[start Passage shown]

FLAN icon indicating copy to clipboard operation
FLAN copied to clipboard

[Question] What environment did you use for fetching large data set like dialog_mixture

Open quq99 opened this issue 1 year ago • 5 comments

Hi, I am trying to fetch FLAN v2 by running the

PYTHONPATH=. python flan/v2/run_example.py

I could successfully run cot_submix, but I faced out of memory issue when I was trying to fetch dialog_submix in a single AWS p4d instance. Some of the logs showed it download wiki_dialog data and also did some processing (maybe) using Apache Beam.

Warning: The dataset you're trying to generate is using Apache Beam,
yet no `beam_runner` nor `beam_options` was explicitly provided.

Some Beam datasets take weeks to generate, so are usually not suited
for single machine generation. Please have a look at the instructions
to setup distributed generation:

https://www.tensorflow.org/datasets/beam_datasets#generating_a_beam_dataset

What I was doing is follow the readme file in flan/v2 directory, bash setup.sh and ran PYTHONPATH=. python flan/v2/run_example.py. The only entrance I could get was the seqio.get_mixture_or_task('dialog_submix').get_dataset() function in that run_example script. I was not clear about how seqio.get_dataset() interact with or call apache beam. Apart from pip install apache beam, is there any other step about settings? like the environment? how could we pass runner type to beam_runner?

And I assume dialog_submix is not the largest in this five categories. So could you give me some help on explaining what environment you are using when running the script to generate data? for example, do you use multiple machines to do it, like google cloud or aws EC2, EMR? Are there further steps like settings, configs before running that run_example.py code? Thanks a lot!

quq99 avatar Apr 28 '23 23:04 quq99

Hi quq99,

There's nothing special about the dialog submix, it should work on a single machine, unless we missed something...

lehougoogle avatar Apr 29 '23 16:04 lehougoogle

Hi @lehougoogle, thanks so much for the reply. Could you give me more info about how much memory needs when I try to run on a single machine? I noticed this issue https://github.com/google-research/FLAN/issues/44 mentioned he could run it on a 300G memory machine.

[end Passage shown]

» **Required tasks**:
a. According to the FLAN thread, where did the out-of-memory issue happen while fetching dialog_submix?
b. Write a continuation of the FLAN thread, starting after its final sentence.
The items after this point are not needed for anything here.

[start Listing]

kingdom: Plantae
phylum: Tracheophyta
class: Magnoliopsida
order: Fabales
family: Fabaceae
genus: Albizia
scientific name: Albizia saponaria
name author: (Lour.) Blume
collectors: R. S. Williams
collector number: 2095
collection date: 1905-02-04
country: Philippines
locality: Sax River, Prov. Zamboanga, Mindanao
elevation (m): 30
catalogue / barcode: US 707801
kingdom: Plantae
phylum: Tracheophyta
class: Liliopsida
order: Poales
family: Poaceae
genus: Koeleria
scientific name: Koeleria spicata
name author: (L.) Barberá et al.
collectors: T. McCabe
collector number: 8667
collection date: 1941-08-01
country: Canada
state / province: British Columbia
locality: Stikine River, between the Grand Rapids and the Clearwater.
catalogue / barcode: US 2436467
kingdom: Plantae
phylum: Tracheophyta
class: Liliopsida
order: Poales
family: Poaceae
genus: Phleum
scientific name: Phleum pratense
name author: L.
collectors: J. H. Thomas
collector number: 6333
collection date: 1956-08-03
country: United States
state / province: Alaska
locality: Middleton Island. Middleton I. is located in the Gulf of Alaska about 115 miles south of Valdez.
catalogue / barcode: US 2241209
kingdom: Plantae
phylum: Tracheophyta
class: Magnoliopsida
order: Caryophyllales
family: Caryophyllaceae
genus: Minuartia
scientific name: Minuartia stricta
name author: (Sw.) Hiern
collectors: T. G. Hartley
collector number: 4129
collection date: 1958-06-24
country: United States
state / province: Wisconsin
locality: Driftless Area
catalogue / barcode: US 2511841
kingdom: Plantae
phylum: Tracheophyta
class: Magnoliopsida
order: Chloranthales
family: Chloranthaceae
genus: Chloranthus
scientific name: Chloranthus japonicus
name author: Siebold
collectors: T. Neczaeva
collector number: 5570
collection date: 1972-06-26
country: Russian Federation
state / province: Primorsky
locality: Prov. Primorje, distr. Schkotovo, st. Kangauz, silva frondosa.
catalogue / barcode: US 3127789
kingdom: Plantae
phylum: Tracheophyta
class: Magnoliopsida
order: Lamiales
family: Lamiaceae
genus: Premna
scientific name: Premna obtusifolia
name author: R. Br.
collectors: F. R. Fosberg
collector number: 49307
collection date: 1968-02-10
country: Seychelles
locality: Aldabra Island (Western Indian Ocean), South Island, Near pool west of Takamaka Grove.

[end Listing]

» **Results of the exercise**:
a. In a single AWS p4d instance.

b.
Another question is, how long does it typically need if I want to fetch all five categories(cot, t0, dialog, flan ..). Thanks :)

quq99 avatar Apr 30 '23 06:04 quq99

Hi @lehougoogle, more context is when I run the script for "dialog_submix" I face an error

python: malloc.c:4615: _int_realloc: Assertion `ncopies >= 3' failed.

I thought it was memory not enough issue, but when I change another machine(500G memory), I still saw the error, and I run free -g to see it was using around 70G memory. so I assume it was not a memory issue. Have you faced this issue before, any thoughts would be helpful, thanks a lot!

quq99 avatar May 03 '23 23:05 quq99

@quq99 it is quite memory intensive. We ran it a while ago internally with Google infrastructure so I don't have specific numbers unfortunately, but in terms of compute it should roughly be this order (least to most): cot, dialog, niv2, flan, t0, with fsopt using much more than zsopt.

If your compute is constrained, you can make it more efficient by splitting task configs into different submixtures (e.g. splitting t0 into 10) and running them separately then joining them at the end. I hope this helps!

shayne-longpre avatar May 08 '23 19:05 shayne-longpre

You can also now manually download the Dialog submixture (and the others) -- see the new README! :)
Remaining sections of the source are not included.